Basil and mint in the courtyard garden, just outside my kitchen door.  I have pots of thyme, sage, and Italian parsley just outside the door as well. A big bush of rosemary lives in the vegetable garden year round and survives our winter just fine.
Pink hydrangea in the courtyard, just before full bloom...
and flats of pink and white impatiens, waiting to be transferred into the pots, planters and window boxes - which we accomplished later that same day.

Whatever your favorite season (guess which one is mine...), you must admit there is something special about a late spring morning and a simple walk in the garden after a rain.

TODAY IS COUNTDOWN FRIDAY
Today's Count is 141

Saturday, May 7, 2011

Garden Cam

So the garden is officially in the ground.  I'll use this as the "before" shot, and hopefully will be able to give you updates as the summer progresses.

In the foreground is the raised bed of zinnias, okra and cucumbers.  The middle bed has radishes, carrots, green beans and sugar snap peas.  Beyond that, you can see our tomatoes and pepper plants.  We have four kinds of tomatoes planted - Better Boy, cherry, grape and Roma - plus three kinds of peppers - green bell, yellow banana and giant jalapeno.  At the very far end is the pumpkin patch.  Directly behind me in this photo are summer squash and cantaloupe. 

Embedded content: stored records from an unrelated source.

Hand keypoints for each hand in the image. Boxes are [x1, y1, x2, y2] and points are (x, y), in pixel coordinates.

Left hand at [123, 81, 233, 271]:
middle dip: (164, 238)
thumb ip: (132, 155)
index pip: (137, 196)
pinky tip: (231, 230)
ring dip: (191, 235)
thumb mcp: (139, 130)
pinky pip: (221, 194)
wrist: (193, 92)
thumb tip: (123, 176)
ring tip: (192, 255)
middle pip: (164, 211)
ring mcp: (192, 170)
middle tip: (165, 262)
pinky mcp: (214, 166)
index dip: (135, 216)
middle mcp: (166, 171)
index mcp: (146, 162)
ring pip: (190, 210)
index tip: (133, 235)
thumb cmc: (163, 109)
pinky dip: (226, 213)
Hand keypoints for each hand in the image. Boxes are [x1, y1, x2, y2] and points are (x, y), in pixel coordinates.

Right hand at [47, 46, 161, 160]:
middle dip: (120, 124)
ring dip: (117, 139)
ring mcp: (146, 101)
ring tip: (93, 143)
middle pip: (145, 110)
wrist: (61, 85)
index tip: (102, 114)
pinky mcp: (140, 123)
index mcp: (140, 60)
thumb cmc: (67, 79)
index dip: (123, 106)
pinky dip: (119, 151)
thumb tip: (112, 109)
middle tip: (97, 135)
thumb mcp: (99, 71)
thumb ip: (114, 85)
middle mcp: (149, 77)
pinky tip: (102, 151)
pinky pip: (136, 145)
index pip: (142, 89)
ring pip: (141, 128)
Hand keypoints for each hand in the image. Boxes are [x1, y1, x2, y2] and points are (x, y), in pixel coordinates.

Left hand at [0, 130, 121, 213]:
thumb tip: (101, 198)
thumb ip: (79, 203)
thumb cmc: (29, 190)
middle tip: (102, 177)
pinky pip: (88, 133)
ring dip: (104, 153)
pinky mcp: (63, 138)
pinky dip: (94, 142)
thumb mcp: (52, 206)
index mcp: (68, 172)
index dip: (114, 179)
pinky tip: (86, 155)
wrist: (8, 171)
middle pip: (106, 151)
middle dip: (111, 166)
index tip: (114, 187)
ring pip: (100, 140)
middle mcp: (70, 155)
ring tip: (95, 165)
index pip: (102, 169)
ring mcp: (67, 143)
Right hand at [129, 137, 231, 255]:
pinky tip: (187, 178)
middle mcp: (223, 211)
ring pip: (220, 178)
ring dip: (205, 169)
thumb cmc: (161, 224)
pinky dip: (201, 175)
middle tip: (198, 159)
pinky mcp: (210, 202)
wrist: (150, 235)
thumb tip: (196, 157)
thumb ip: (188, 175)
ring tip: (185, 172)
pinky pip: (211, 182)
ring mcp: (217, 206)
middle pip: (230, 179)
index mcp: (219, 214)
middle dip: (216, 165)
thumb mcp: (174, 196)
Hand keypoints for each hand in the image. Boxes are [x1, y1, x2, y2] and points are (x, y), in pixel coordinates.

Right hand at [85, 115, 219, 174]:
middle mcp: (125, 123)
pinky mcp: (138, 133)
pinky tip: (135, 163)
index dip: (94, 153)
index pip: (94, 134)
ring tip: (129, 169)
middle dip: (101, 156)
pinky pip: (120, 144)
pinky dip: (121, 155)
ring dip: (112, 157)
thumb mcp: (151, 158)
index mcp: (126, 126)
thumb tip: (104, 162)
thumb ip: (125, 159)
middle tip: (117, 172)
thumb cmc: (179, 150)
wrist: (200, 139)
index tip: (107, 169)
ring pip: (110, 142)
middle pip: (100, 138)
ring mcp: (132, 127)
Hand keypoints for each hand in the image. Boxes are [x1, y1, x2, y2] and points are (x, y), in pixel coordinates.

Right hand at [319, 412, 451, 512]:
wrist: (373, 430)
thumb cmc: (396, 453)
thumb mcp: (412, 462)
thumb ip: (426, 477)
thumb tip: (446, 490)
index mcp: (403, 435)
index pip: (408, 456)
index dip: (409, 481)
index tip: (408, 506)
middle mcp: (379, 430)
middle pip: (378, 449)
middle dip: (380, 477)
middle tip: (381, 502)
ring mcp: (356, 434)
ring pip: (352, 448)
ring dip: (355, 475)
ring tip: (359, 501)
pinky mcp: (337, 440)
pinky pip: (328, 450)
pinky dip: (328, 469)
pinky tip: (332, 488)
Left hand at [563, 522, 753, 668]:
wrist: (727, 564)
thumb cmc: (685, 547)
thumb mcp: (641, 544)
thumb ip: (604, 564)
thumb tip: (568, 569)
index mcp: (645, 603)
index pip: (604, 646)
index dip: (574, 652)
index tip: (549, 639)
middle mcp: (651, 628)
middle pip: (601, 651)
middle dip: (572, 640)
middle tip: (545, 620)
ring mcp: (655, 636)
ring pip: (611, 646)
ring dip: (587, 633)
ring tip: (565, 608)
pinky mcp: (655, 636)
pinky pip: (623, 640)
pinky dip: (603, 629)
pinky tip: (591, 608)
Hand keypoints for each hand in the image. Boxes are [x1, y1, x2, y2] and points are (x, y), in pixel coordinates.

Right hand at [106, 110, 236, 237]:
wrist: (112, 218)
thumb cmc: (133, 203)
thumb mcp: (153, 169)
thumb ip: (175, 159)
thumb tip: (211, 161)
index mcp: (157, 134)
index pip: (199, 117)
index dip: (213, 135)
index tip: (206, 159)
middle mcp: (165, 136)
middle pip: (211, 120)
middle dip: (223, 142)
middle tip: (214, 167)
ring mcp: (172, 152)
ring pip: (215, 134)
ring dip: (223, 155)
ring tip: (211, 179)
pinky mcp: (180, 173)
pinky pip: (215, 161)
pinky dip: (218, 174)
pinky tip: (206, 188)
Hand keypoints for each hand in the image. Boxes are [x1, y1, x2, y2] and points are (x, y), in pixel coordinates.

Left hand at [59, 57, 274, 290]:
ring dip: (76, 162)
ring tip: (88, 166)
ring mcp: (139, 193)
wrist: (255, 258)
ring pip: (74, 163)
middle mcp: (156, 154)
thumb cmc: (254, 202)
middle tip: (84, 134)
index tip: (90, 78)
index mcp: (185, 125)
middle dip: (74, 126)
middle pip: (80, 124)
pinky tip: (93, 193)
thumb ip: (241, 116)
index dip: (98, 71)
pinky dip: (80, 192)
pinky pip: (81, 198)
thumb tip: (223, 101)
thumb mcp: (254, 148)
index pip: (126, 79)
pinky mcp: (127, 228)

Stay tuned.  We know just enough about gardening to be dangerous - but the journey makes for a fine summer, no matter what!
Yesterday was Countdown Friday
THE COUNT WAS 148

Wednesday, May 4, 2011

If there remains any question about why I spend the winter months pining away for Spring - the peonies should erase all doubt.

Even though great strides were made during the past winter, and I gained a new appreciation for the beauty of snow and ice, as well as an added dose of patience - my heart still belongs to Spring and always will.

This crystal bowl is full of Sarah Bernhardt and Minuette peonies from my garden.  The blooms are huge - easily six inches across - and their beauty speaks for itself.